■ **Document**:
Michigan Lake Levels Not Changed By Global Warming After All

Scratch another one from the list….

Michigan Lake Levels Not Changed By Global Warming After All

Reposted from “The Blog Prof” by Chris J. Kobus, Ph.D. Associate Professor of Mechanical Engineering at Oakland University, Rochester, Michigan

Ice on Lake Superior, March 3rd, 2009

So much for global warming causing the Great Lakes to dry up. Lake levels are back to normal (whatever researchers defines as “normal” I suppose, since the data doesn’t go back that far) after decreasing some for the better past of the last decade. Even though global warming zeolots were quick to point the finger at CO2, the cause for the decrease was in fact – ice dams!

From the Detroit News today: Study: Ice jam caused Great Lake water levels to drop. From the article:

A steady drop in water levels in Lake Michigan/Huron over the first half of this decade resulted from natural causes, not man-made ones, according to U.S. and Canadian researchers, noting that the past 18 months of rising waters could be an indication the lakes are headed back to normal levels.

Researchers working for the International Joint Commission this week released the findings of a two-year study on the St. Clair River and the amount of water running through it out of Lake Michigan/Huron. The study was launched to answer questions by lake shore residents who had watched the steady drop of water levels in recent years.

Critics are already up in arms! I kid you not! Get a load of this:

that’s not sitting well with members of the Canadian environmental group GBA Foundation, which funded its own study in 2004 which put the blame on human activity.”The fact that (the report) completely dismisses such an enormous increase in outflow and recommends that nothing be done about it is very disturbing,” said Roy Schatz, GBA’s founding president, in a press release.

■ **Raw data**:
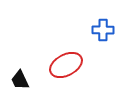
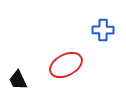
black trapezoid: moved 2 px left
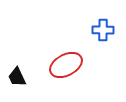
black trapezoid: moved 1 px left, 3 px up
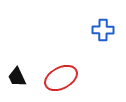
red ellipse: moved 5 px left, 13 px down
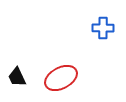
blue cross: moved 2 px up
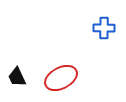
blue cross: moved 1 px right
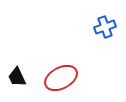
blue cross: moved 1 px right, 1 px up; rotated 20 degrees counterclockwise
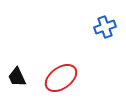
red ellipse: rotated 8 degrees counterclockwise
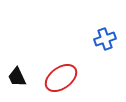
blue cross: moved 12 px down
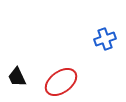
red ellipse: moved 4 px down
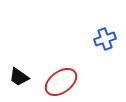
black trapezoid: moved 2 px right; rotated 30 degrees counterclockwise
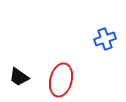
red ellipse: moved 2 px up; rotated 40 degrees counterclockwise
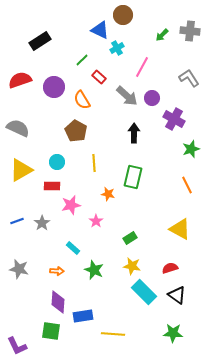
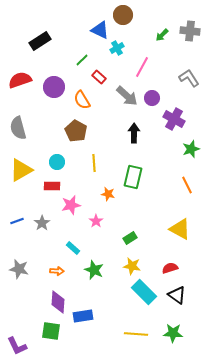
gray semicircle at (18, 128): rotated 130 degrees counterclockwise
yellow line at (113, 334): moved 23 px right
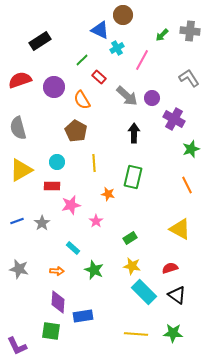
pink line at (142, 67): moved 7 px up
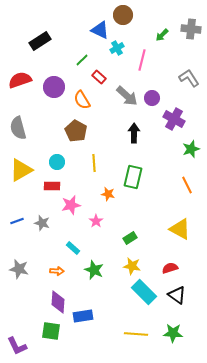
gray cross at (190, 31): moved 1 px right, 2 px up
pink line at (142, 60): rotated 15 degrees counterclockwise
gray star at (42, 223): rotated 21 degrees counterclockwise
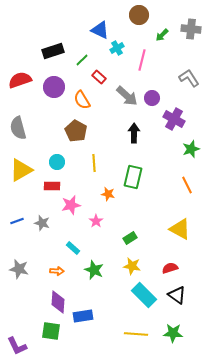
brown circle at (123, 15): moved 16 px right
black rectangle at (40, 41): moved 13 px right, 10 px down; rotated 15 degrees clockwise
cyan rectangle at (144, 292): moved 3 px down
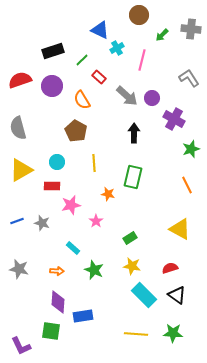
purple circle at (54, 87): moved 2 px left, 1 px up
purple L-shape at (17, 346): moved 4 px right
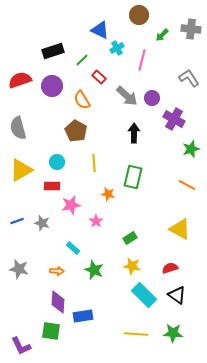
orange line at (187, 185): rotated 36 degrees counterclockwise
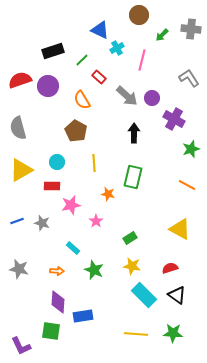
purple circle at (52, 86): moved 4 px left
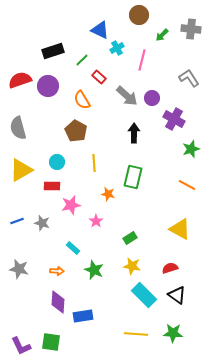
green square at (51, 331): moved 11 px down
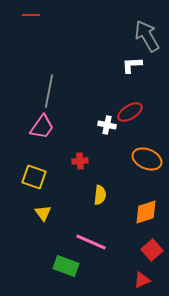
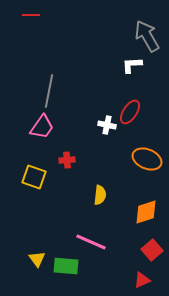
red ellipse: rotated 25 degrees counterclockwise
red cross: moved 13 px left, 1 px up
yellow triangle: moved 6 px left, 46 px down
green rectangle: rotated 15 degrees counterclockwise
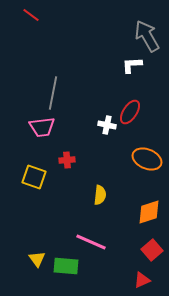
red line: rotated 36 degrees clockwise
gray line: moved 4 px right, 2 px down
pink trapezoid: rotated 48 degrees clockwise
orange diamond: moved 3 px right
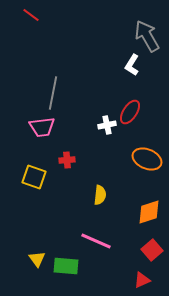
white L-shape: rotated 55 degrees counterclockwise
white cross: rotated 24 degrees counterclockwise
pink line: moved 5 px right, 1 px up
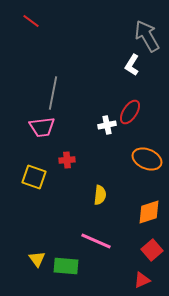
red line: moved 6 px down
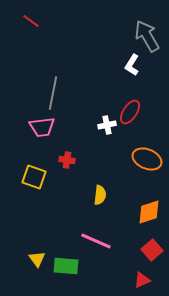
red cross: rotated 14 degrees clockwise
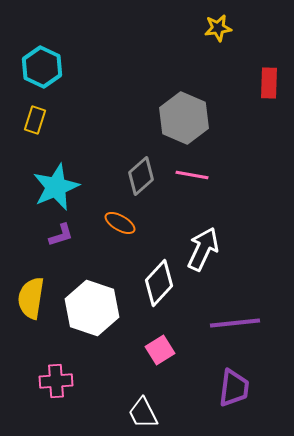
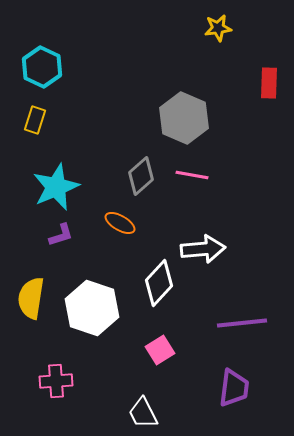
white arrow: rotated 60 degrees clockwise
purple line: moved 7 px right
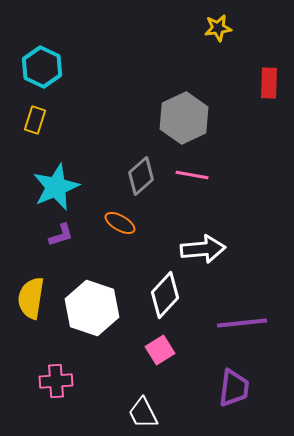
gray hexagon: rotated 12 degrees clockwise
white diamond: moved 6 px right, 12 px down
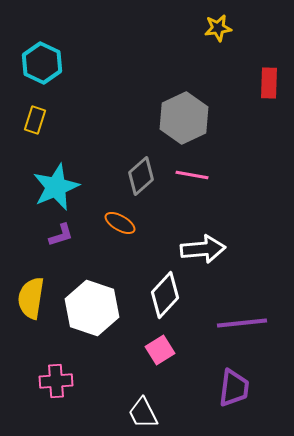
cyan hexagon: moved 4 px up
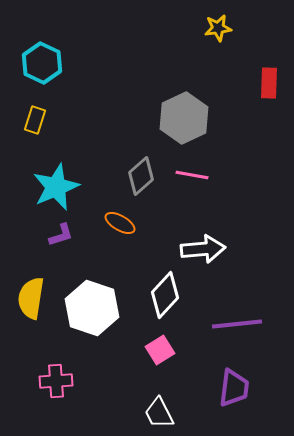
purple line: moved 5 px left, 1 px down
white trapezoid: moved 16 px right
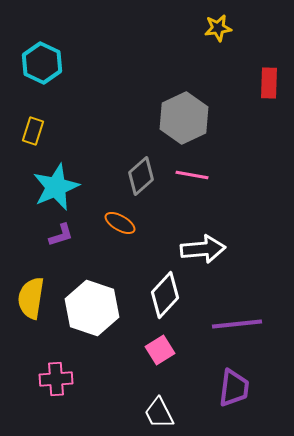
yellow rectangle: moved 2 px left, 11 px down
pink cross: moved 2 px up
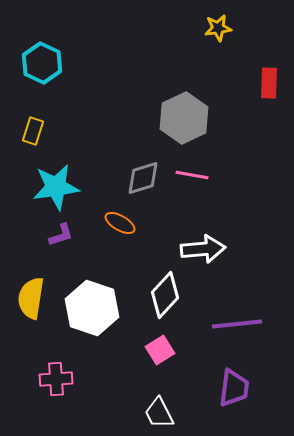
gray diamond: moved 2 px right, 2 px down; rotated 24 degrees clockwise
cyan star: rotated 15 degrees clockwise
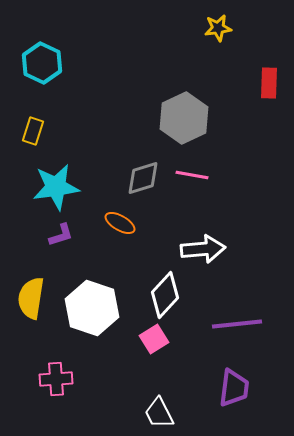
pink square: moved 6 px left, 11 px up
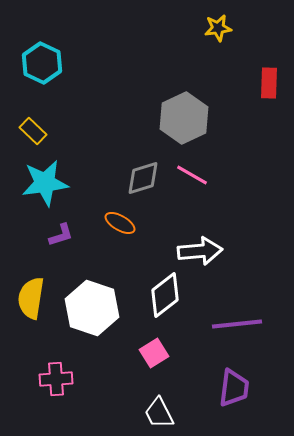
yellow rectangle: rotated 64 degrees counterclockwise
pink line: rotated 20 degrees clockwise
cyan star: moved 11 px left, 4 px up
white arrow: moved 3 px left, 2 px down
white diamond: rotated 9 degrees clockwise
pink square: moved 14 px down
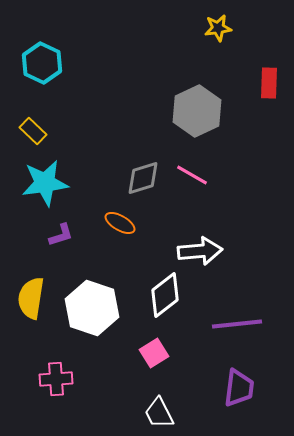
gray hexagon: moved 13 px right, 7 px up
purple trapezoid: moved 5 px right
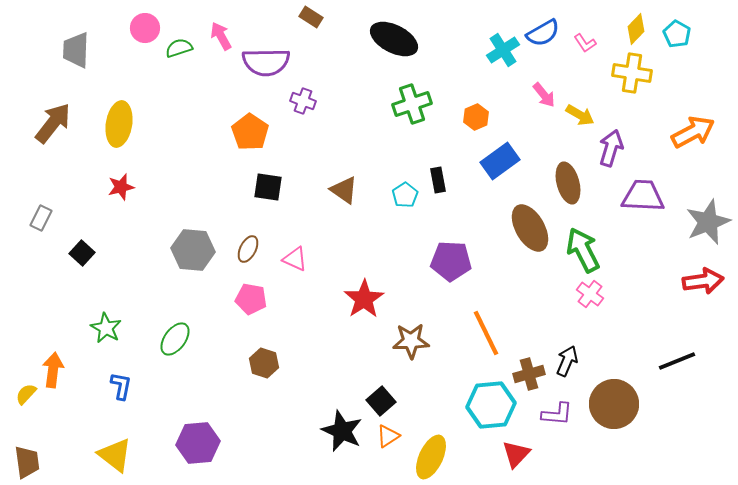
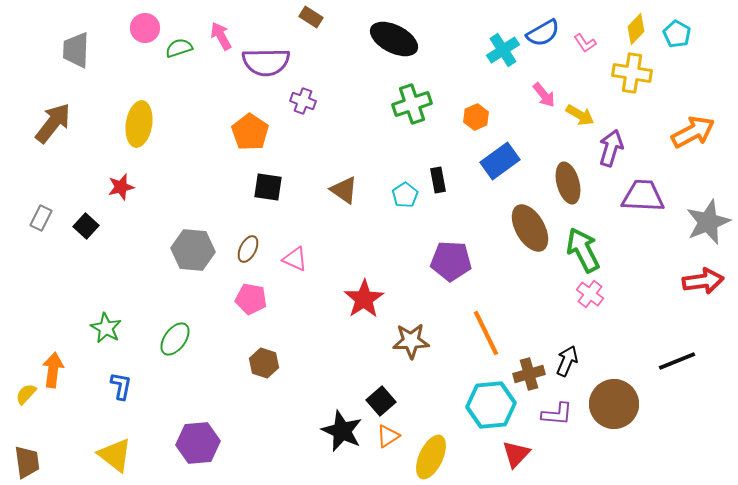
yellow ellipse at (119, 124): moved 20 px right
black square at (82, 253): moved 4 px right, 27 px up
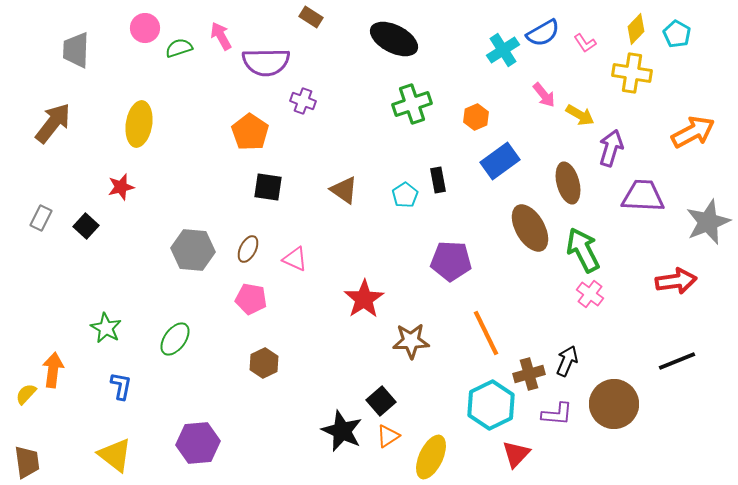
red arrow at (703, 281): moved 27 px left
brown hexagon at (264, 363): rotated 16 degrees clockwise
cyan hexagon at (491, 405): rotated 21 degrees counterclockwise
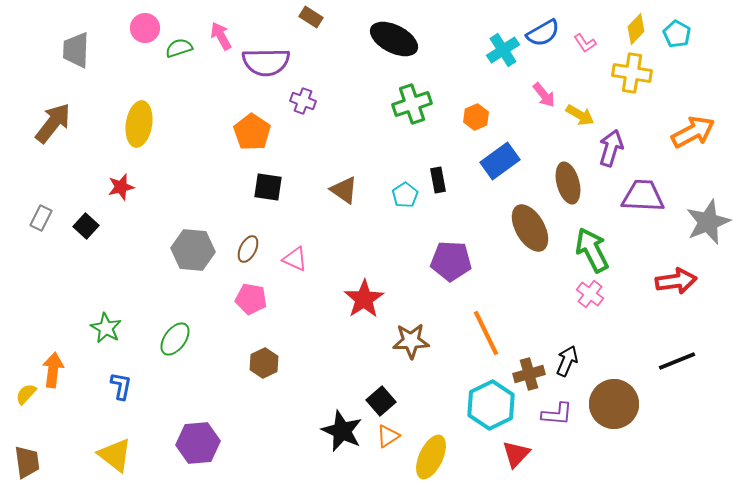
orange pentagon at (250, 132): moved 2 px right
green arrow at (583, 250): moved 9 px right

■ **Brief**: Can you resume the post on Great Lakes water levels after its last sentence shown, the one ending with the press-release quote from GBA's founding president?

■ **Response to this task**:
They sure do get angry when humans are not pegged as the culprits, eh? Lastly,

The joint commission looked at changes in the Great Lakes between 1962 and 2006, during which the difference in the water level between Lake Michigan/Huron and the lower-sitting Lake Erie has shrunk by nine inches.

Researchers suggest three contributing factors:

• A change in the St. Clair River’s capacity, or conveyance, most likely created during a monthlong freeze of the river in 1984 that resulted in scouring of the river bottom.

• Changing climate patterns, including greater rain and snowfall in Lakes Erie and Ontario than in the northern Great Lakes.

• Shifts in the Earth’s crust, called glacial isostatic adjustment, that are the result of the planet’s rebound from the melting of glaciers 10,000 years ago.

So we’re still experiencing effects from that ice age 10,000 years ago! Can’t wait for someone from the IPCC to call for the firing of these researchers. Kudos to the liberal Detroit News for even giving this research a fair shake, albeit the News ignores the whole global warming controversy with respect to lake level decreases altogether. As a matter of fact, just two months ago there was resaerch presented in the press hypothesizing that global warming was causing less ice on the Great Lakes, for which I had this response:

Why do I label this as strange? Well, because I just wrote a post not long ago about how 3 of the Great Lakes have completely frozen over this winter for the first time in many years. (MI adds to anti-global warming evidence) The freezing of the Great Lakes happens about once a decade. The last time was in 2003 and before that 1994, according to Ice Service records, and it was 1982 before that. Nothing in the article indicates how these scientists reached their conclusions, or how the measurements were taken. … As for the lake levels, they are back to whatever researchers have defined as “normal:” Global Warming? “Harsh winters push lake levels back to near normal”.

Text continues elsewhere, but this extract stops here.